The value of DevOps is locked in the last parts of both definitions; “Continuously deliver value to our customers”. We live in a time where the way we’re developing and deploying software has changed so much and so fast. We are generating and storing more data more quickly than ever.

Feedback loops from customers are so short that the end customer has the potential to tweet about something that went right or wrong faster than the deployment tool can report success. So if we are still writing software for a year, then shipping for six months, we might be doing it wrong because the customer will suffer for a long time and probably go to a competitor in the meantime.

With Agile, we have made massive leaps towards delivering value more often, and this to me, will probably remain a big part of DevOps, but we need to embrace different release cycles for various features: Releasing a feature and adding value as soon as possible instead of doing one ‘big bang’ deployment. When building software correctly, releasing smaller components more often would reduce the risk. We leave what is working and add value running in production; we fix what is not working. Continually improving the software should be the norm.

Unfortunately, I’ve also seen the abuse of DevOps as a buzzword. Buzzwords often appear when there is too much ambiguity and vagueness around a topic.

In essence, DevOps is simple.

The simplicity of DevOps rings truer when it comes to the technical implementation, which is usually done by a combination of developers and operations.

DevOps Life Cycle

If it’s simple, why is there so much ambiguity? Because the tech geeks (that’s me) that drive the DevOps movement focuses a lot of the effort on the technical implementation, and this is only one leg of the three pillars of DevOps.

The people and the process requires a lot more convincing. We have to break down a thought pattern that was introduced a long time ago. Agile made it an easier step, but Agile has only seen much adoption recently, and now we are “changing” again (Talk about being agile about Agile).

The easiest things to change are the things you have direct control over. When all these blocks are in place, convincing a non-techie that DevOps has value won’t take much. It all boils down to TRUST. We need to trust our software, we need to trust our process to deliver the correct changes and then only will your Customers/Stakeholders TRUST a dev to make changes to a production system as they see fit.

As part of the journey to DevOps nirvana, the developer can start with these nine things to ensure that we build confidence and TRUST among the team and ultimately building TRUST with the customer.

9 Things a developer can do to kick-start a DevOps conversation:

  • Unit testing — the confidence currency.
    We need to know our changes aren’t breaking any of our other code.
  • Continuous Integration — Let’s break and fix faster.
    Our team needs to know that our code plays well with others.
  • Autonomy — We know what we want.
    A monolith application may not be the best project to run with DevOps especially if you have multiple teams.

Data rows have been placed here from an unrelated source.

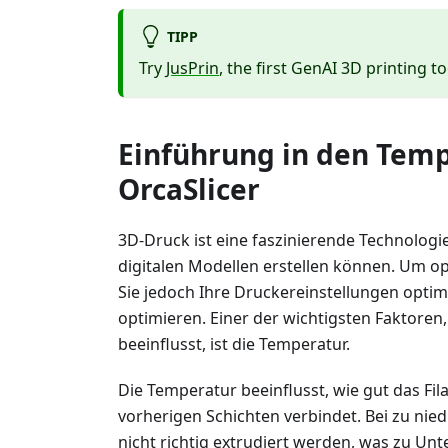
TIPP
Try
JusPrin
, the first GenAI 3D printing to
Einführung in den Tem
OrcaSlicer
3D-Druck ist eine faszinierende Technologie
digitalen Modellen erstellen können. Um o
Sie jedoch Ihre Druckereinstellungen opti
optimieren. Einer der wichtigsten Faktoren,
beeinflusst, ist die Temperatur.
Die Temperatur beeinflusst, wie gut das Fila
vorherigen Schichten verbindet. Bei zu nie
nicht richtig extrudiert werden, was zu Un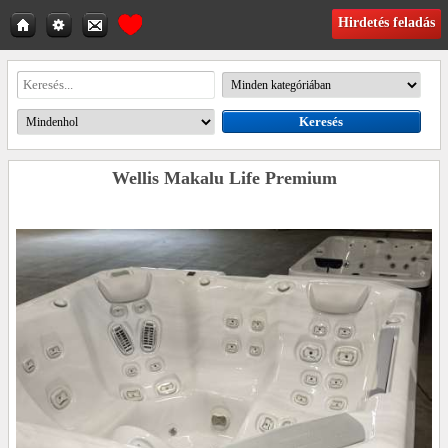
Hirdetés feladás
Wellis Makalu Life Premium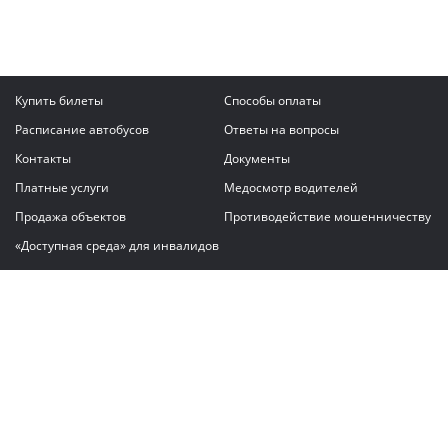
Купить билеты
Способы оплаты
Расписание автобусов
Ответы на вопросы
Контакты
Документы
Платные услуги
Медосмотр водителей
Продажа объектов
Противодействие мошенничеству
«Доступная среда» для инвалидов
Написать сообщение
ГАУ "Владимирский автовокзал"
© 2026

Let’s talk MicroServices.
  • Continuous code quality — No project too small to do right.
    We need to make sure that our pursuit of speed does not compromise the code quality.
  • Monitoring / Instrumentation — Let’s see what’s happening in Production.
    We need to know what’s going on, as if we were debugging in a code editor, we need to see everything.
  • Continuous Deployment — The code is there, you want to use that feature?
    If we feature flag correctly, the code can live in Production and only be made available when required (After signing off elsewhere).
  • Understanding the environment your code runs in — It works on my machine.
    One if the most common issues found, the environments are configured differently, works in these environments but fails in production.
  • Automated integration testing — Working closer to your testers. We know for a fact that our code is still working as expected because our unit tests have proven this. Do we still play well with the other integration points?
  • Dev and Ops together — We are one team, with one goal.
    For a long time, it’s been about who throws the most things over the wall. With DevOps, let’s remove the wall. We can then use the throwing energy on some beers after work!

Once we have bedded down these nine things, we can have the conversation with the customer, where they tell us they didn’t even know we had implemented the DevOps approach — They just know it works.

Finally, DevOps is about bringing people together to focus more on delivering value and creating awesome software. Sounds impossible? It’s not.